TASK OBJECTIVE>
Go through the material and set down every line without alteration.

┌─ MATERIAL FOR THIS EXERCISE

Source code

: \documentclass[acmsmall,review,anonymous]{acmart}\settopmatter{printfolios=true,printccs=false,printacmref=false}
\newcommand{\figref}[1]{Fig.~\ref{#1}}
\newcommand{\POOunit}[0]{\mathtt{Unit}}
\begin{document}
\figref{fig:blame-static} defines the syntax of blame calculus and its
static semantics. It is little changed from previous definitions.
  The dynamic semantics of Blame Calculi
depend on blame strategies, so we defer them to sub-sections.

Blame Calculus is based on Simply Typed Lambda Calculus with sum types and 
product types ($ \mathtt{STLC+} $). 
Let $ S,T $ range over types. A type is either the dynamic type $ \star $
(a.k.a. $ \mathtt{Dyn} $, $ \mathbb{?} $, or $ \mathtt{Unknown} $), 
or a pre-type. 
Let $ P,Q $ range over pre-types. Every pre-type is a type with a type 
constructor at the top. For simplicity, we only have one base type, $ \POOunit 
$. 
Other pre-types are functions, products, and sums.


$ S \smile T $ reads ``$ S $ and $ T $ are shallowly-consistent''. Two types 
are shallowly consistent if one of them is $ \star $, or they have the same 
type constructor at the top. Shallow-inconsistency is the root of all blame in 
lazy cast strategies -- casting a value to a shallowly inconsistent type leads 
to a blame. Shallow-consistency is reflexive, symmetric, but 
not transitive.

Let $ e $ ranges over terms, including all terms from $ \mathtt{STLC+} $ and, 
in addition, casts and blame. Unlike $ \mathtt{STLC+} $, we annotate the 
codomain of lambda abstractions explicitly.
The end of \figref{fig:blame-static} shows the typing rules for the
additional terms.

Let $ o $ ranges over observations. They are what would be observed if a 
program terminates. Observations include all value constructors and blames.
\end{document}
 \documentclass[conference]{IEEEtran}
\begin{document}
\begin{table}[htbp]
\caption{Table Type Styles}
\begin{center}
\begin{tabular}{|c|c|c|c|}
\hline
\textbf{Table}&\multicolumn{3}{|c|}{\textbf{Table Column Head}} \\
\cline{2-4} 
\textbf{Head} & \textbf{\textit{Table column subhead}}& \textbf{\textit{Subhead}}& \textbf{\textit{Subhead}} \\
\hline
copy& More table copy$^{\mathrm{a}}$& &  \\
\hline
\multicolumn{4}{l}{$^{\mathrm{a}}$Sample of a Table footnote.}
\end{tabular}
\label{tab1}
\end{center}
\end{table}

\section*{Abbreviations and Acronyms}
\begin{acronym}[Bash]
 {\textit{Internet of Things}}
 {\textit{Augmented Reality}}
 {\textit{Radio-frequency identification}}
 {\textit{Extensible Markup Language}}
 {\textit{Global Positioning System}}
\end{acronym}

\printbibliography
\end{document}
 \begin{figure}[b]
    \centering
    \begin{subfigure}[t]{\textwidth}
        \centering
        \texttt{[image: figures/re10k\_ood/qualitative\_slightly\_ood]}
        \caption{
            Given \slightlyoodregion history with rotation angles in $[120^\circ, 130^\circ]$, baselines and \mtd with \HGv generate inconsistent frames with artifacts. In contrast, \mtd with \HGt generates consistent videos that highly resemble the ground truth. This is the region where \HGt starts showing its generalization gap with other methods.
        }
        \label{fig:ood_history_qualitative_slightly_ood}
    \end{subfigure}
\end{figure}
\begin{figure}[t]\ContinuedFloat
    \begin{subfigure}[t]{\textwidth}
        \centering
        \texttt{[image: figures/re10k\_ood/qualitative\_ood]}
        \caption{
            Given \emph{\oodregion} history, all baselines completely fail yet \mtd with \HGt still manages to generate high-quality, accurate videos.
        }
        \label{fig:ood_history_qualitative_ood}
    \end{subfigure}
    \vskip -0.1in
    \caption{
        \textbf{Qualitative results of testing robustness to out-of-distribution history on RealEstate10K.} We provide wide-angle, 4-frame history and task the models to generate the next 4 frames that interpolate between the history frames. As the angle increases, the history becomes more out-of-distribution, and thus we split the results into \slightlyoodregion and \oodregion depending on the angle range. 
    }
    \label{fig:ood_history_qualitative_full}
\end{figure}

└─

COMPLETED TASK>
Source code

: \documentclass[acmsmall,review,anonymous]{acmart}\settopmatter{printfolios=true,printccs=false,printacmref=false}
\newcommand{\figref}[1]{Fig.~\ref{#1}}
\newcommand{\POOunit}[0]{\mathtt{Unit}}
\begin{document}
\figref{fig:blame-static} defines the syntax of blame calculus and its
static semantics. It is little changed from previous definitions.
  The dynamic semantics of Blame Calculi
depend on blame strategies, so we defer them to sub-sections.

Blame Calculus is based on Simply Typed Lambda Calculus with sum types and 
product types ($ \mathtt{STLC+} $). 
Let $ S,T $ range over types. A type is either the dynamic type $ \star $
(a.k.a. $ \mathtt{Dyn} $, $ \mathbb{?} $, or $ \mathtt{Unknown} $), 
or a pre-type. 
Let $ P,Q $ range over pre-types. Every pre-type is a type with a type 
constructor at the top. For simplicity, we only have one base type, $ \POOunit 
$. 
Other pre-types are functions, products, and sums.


$ S \smile T $ reads ``$ S $ and $ T $ are shallowly-consistent''. Two types 
are shallowly consistent if one of them is $ \star $, or they have the same 
type constructor at the top. Shallow-inconsistency is the root of all blame in 
lazy cast strategies -- casting a value to a shallowly inconsistent type leads 
to a blame. Shallow-consistency is reflexive, symmetric, but 
not transitive.

Let $ e $ ranges over terms, including all terms from $ \mathtt{STLC+} $ and, 
in addition, casts and blame. Unlike $ \mathtt{STLC+} $, we annotate the 
codomain of lambda abstractions explicitly.
The end of \figref{fig:blame-static} shows the typing rules for the
additional terms.

Let $ o $ ranges over observations. They are what would be observed if a 
program terminates. Observations include all value constructors and blames.
\end{document}
 \documentclass[conference]{IEEEtran}
\begin{document}
\begin{table}[htbp]
\caption{Table Type Styles}
\begin{center}
\begin{tabular}{|c|c|c|c|}
\hline
\textbf{Table}&\multicolumn{3}{|c|}{\textbf{Table Column Head}} \\
\cline{2-4} 
\textbf{Head} & \textbf{\textit{Table column subhead}}& \textbf{\textit{Subhead}}& \textbf{\textit{Subhead}} \\
\hline
copy& More table copy$^{\mathrm{a}}$& &  \\
\hline
\multicolumn{4}{l}{$^{\mathrm{a}}$Sample of a Table footnote.}
\end{tabular}
\label{tab1}
\end{center}
\end{table}

\section*{Abbreviations and Acronyms}
\begin{acronym}[Bash]
 {\textit{Internet of Things}}
 {\textit{Augmented Reality}}
 {\textit{Radio-frequency identification}}
 {\textit{Extensible Markup Language}}
 {\textit{Global Positioning System}}
\end{acronym}

\printbibliography
\end{document}
 \begin{figure}[b]
    \centering
    \begin{subfigure}[t]{\textwidth}
        \centering
        \texttt{[image: figures/re10k\_ood/qualitative\_slightly\_ood]}
        \caption{
            Given \slightlyoodregion history with rotation angles in $[120^\circ, 130^\circ]$, baselines and \mtd with \HGv generate inconsistent frames with artifacts. In contrast, \mtd with \HGt generates consistent videos that highly resemble the ground truth. This is the region where \HGt starts showing its generalization gap with other methods.
        }
        \label{fig:ood_history_qualitative_slightly_ood}
    \end{subfigure}
\end{figure}
\begin{figure}[t]\ContinuedFloat
    \begin{subfigure}[t]{\textwidth}
        \centering
        \texttt{[image: figures/re10k\_ood/qualitative\_ood]}
        \caption{
            Given \emph{\oodregion} history, all baselines completely fail yet \mtd with \HGt still manages to generate high-quality, accurate videos.
        }
        \label{fig:ood_history_qualitative_ood}
    \end{subfigure}
    \vskip -0.1in
    \caption{
        \textbf{Qualitative results of testing robustness to out-of-distribution history on RealEstate10K.} We provide wide-angle, 4-frame history and task the models to generate the next 4 frames that interpolate between the history frames. As the angle increases, the history becomes more out-of-distribution, and thus we split the results into \slightlyoodregion and \oodregion depending on the angle range. 
    }
    \label{fig:ood_history_qualitative_full}
\end{figure}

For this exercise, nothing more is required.